▶ What is needed
Please write out every line of text in the entries below word for word, leaving out the pictures.

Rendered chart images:

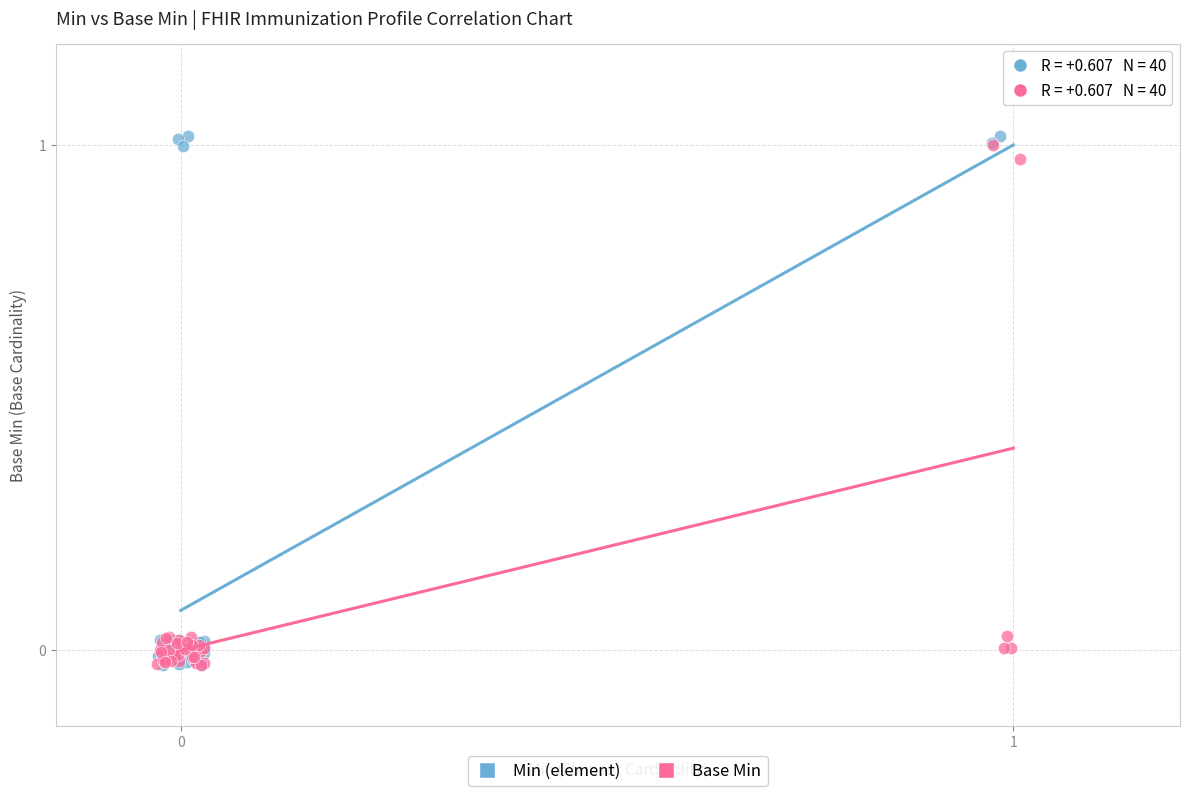

Which series has the widest spread of Y values?

Min (element)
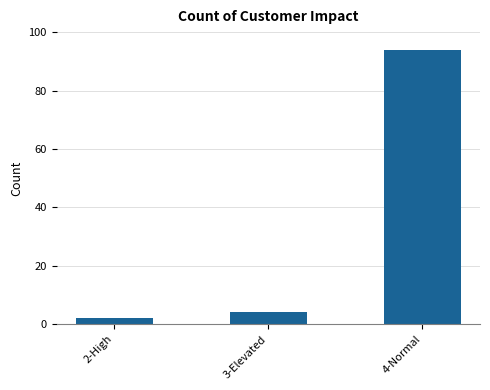

How many bars are there in total?

3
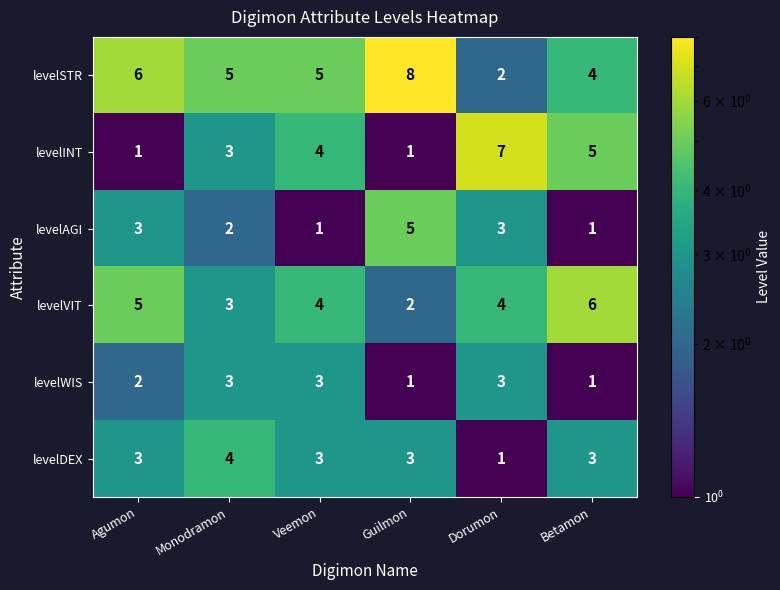

Is it true that levelDEX equals 7 at Monodramon?

False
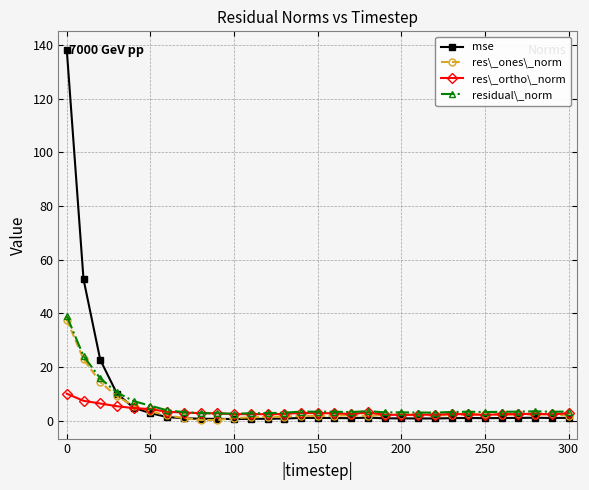

At how many categories does at least one series exceed 18?

3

▶ Solution to the problem
Which series has the widest spread of Y values?

Min (element)

How many bars are there in total?

3

Is it true that levelDEX equals 7 at Monodramon?

False

At how many categories does at least one series exceed 18?

3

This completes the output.